Ya pintaban su piel en ese triángulo de islas del pacífico las diferentes culturas maorís, samoanos o rapanuis; hace 5.300 años en Ötzi, el cazador neolítico que murió congelado o en las sacerdotisas egipcias sirvientes de los dioses que tatuaban con agujas de oro y henna. Ahora, unos dos mil años después del decreto de Constantino I en contra de su práctica ha estallado en miles de formas, colores, técnicas y arte: tatuajes de la Polinesia se han fusionado con el realismo, los dibujos de un trazo de Pablo Picasso se han mezclado con la escritura china o lo indígena con lo perteneciente al siglo XXI.

Durante el franquismo, los tatuajes se asociaban con la criminalidad y todavía en 2022 no verás a un banquero tatuado, hasta la modificación del Real Decreto 309/2021 tampoco podías ingresar en el ejército y hoy te rechazan en un puesto de trabajo en el Mercadona por llevar tatuajes visibles. La profesionalización, la normalización y la cultura que representan para el ser humano llevar tinta en la piel no debe ser motivo de discriminación y mucho menos laboral, el mundo del tatuaje anhela volver a sus inicios, a los aborígenes, a los indígenas y a los pueblos. Sus cuerpos contaban historia sin miedo a la flacidez de la piel con la vejez, sin miedo a morir.

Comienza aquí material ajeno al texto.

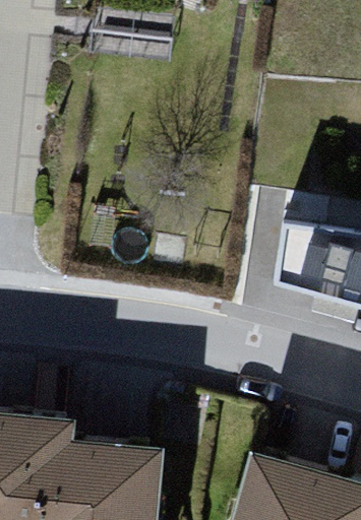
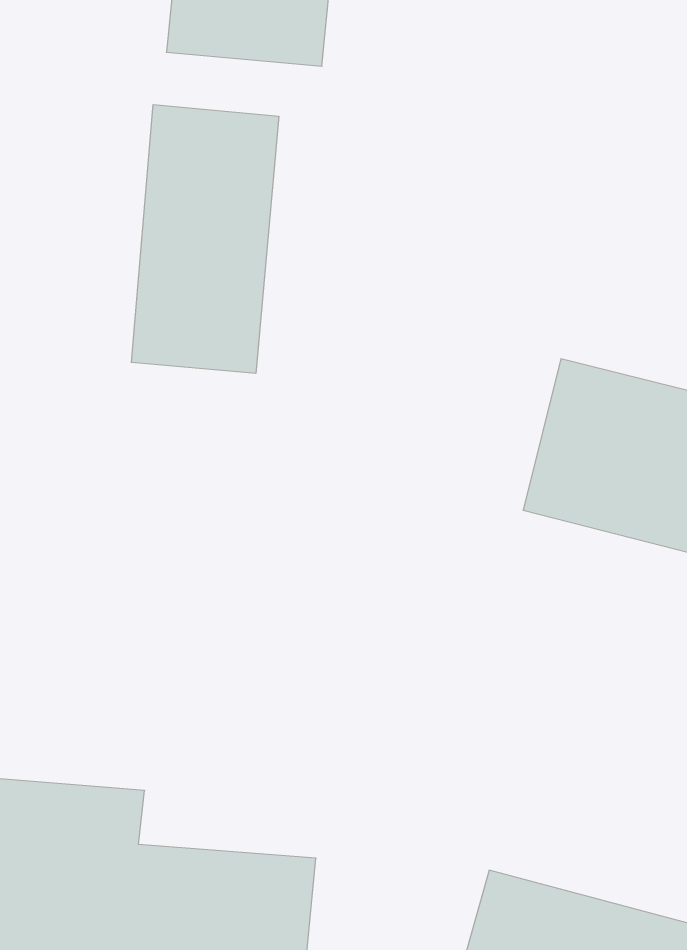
building: none -> [131,105,279,373]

Relacionados con la acupuntura primitiva, las marcas sanaban y también eran sinónimo de valentía y fuerza por las dolorosas técnicas como hand poke o puntada.

Tatuajes de Ötzi (MARCO SAMADELLI). Fuente: Nationalgeographic.com.

Ese deseo milenario de rasgarse la piel con tinta imborrable para preservar la memoria, para individualizarnos del colectivo y al mismo tiempo sentirnos pertenecientes a él es lo que significa llevar tatuajes. Dios nos habrá hecho “a su imagen y semejanza” como humanos, no como sujeto, bajo la predicación moral, no como copias exactas en su literalidad.